Insieme con il coordinamento regionale Teatro Carcere ci diamo periodicamente un tema, capace di essere quel terreno comune sul quale poi lavorare, ognuno secondo le proprie necessità e intuizioni. Il punto di partenza, questa volta, è stato Artaud, poi ogni realtà del coordinamento regionale ha sviluppato e sta sviluppando una propria soluzione e proposta. Noi abbiamo fatto un salto, siamo passati da Artaud a Beckett, e porteremo al festival le letture di opere meno conosciute di questo autore. I tre reading sono introdotti da un dialogo-intervista dal titolo Credere nell’assurdo: legami fra Artaud e Beckett a partire dai Cahiers di Artaud e da tre pezzi brevi di Beckett, a cura di Renzo Francabandera e Lucia Amara. Nell’ambito di Trasparenze di Teatro Carcere, il Festival del Coordinamento Teatro Carcere Emilia Romagna, e organizzato dal Teatro del Pratello. Mentre Macbeth, che è una produzione Ert, è un lavoro complesso e vedrà il debutto tra un anno, queste letture sono nella forma del reading e vedremo in futuro cosa questo progetto potrà diventare. È importante tenere sulla bilancia progetti ambiziosi e, allo stesso tempo, studi che permettono di avere un approccio anche leggero, ma non perché lo facciamo con meno impegno, perché abbiamo, al contrario, la possibilità di concederci il tempo per vederli sviluppare e prendere forma.

Come rispondono i giovani, e in particolare gli adolescenti, all’offerta formativa e alla originale pratica artistica di Teatro dei Venti?
Noi abbiamo da sempre uno spazio che è un percorso di formazione, all’interno del nostro teatro. C’è un gruppo di circa 15 ragazzi che quando vengono da noi sanno chiaramente che il nostro non è un corso di teatro classico. Sanno qual è l’aria che si respira. Vengono al Teatro dei Venti per apprendere, o comprendere meglio, un punto di vista rispetto al teatro, un modo particolare di fare teatro. Io noto un grande interesse, una grande curiosità da parte loro. E torno a un termine che hai utilizzato prima: è la resistenza, è la costanza. È questo il grande tema. Perché c’è la curiosità, e la voglia, di imbarcarsi in percorsi anomali come questo. A volte mi spiace sentire accenni di resa a quell’età. Invece bisogna cambiare le cose, mettersi in gioco, rimboccarsi le maniche. I giovani si affrettano ad avere una maturità. Io mi sento un ragazzino quando parlo delle cose che vorrei fare domani.

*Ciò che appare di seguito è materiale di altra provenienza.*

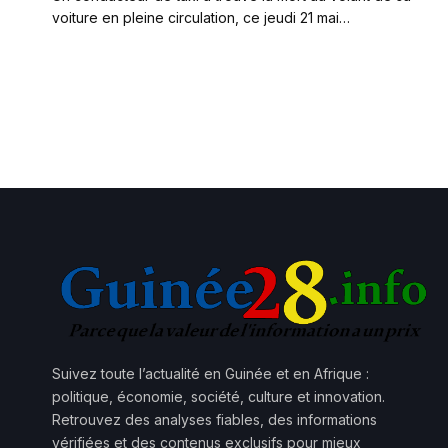
voiture en pleine circulation, ce jeudi 21 mai…
Suivez toute l’actualité en Guinée et en Afrique :
politique, économie, société, culture et innovation.
Retrouvez des analyses fiables, des informations
vérifiées et des contenus exclusifs pour mieux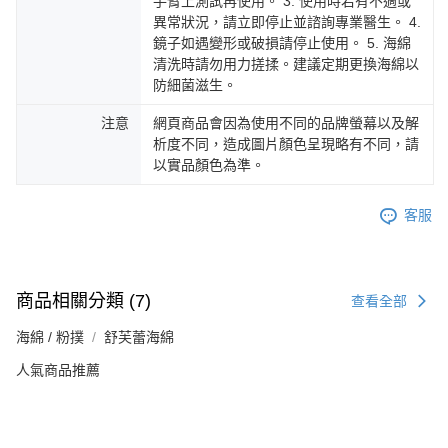
手臂上測試再使用。 3. 使用時若有不適或
異常狀況，請立即停止並諮詢專業醫生。 4.
鏡子如遇變形或破損請停止使用。 5. 海綿
清洗時請勿用力搓揉。建議定期更換海綿以
防細菌滋生。
注意
網頁商品會因為使用不同的品牌螢幕以及解
析度不同，造成圖片顏色呈現略有不同，請
以實品顏色為準。
客服
商品相關分類 (7)
查看全部
海綿 / 粉撲
舒芙蕾海綿
人氣商品推薦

Quali sono i propositi per il futuro? Cosa vorresti accadesse domani?
Siamo molto impegnati nella risoluzione delle criticità, delle difficoltà, e sento la necessità, confrontandomi anche con altri artisti, di costruire possibilità anche insolite, inappropriate. Rischiare di più. Dovremmo essere fatti anche di questa natura. Quando oggi parlo di un Macbeth con trenta persone in scena tra attori, detenuti, detenute, mi guardano come se fosse una cosa inopportuna, fuori di testa. Ma cosa possiamo fare se non pensare che è possibile?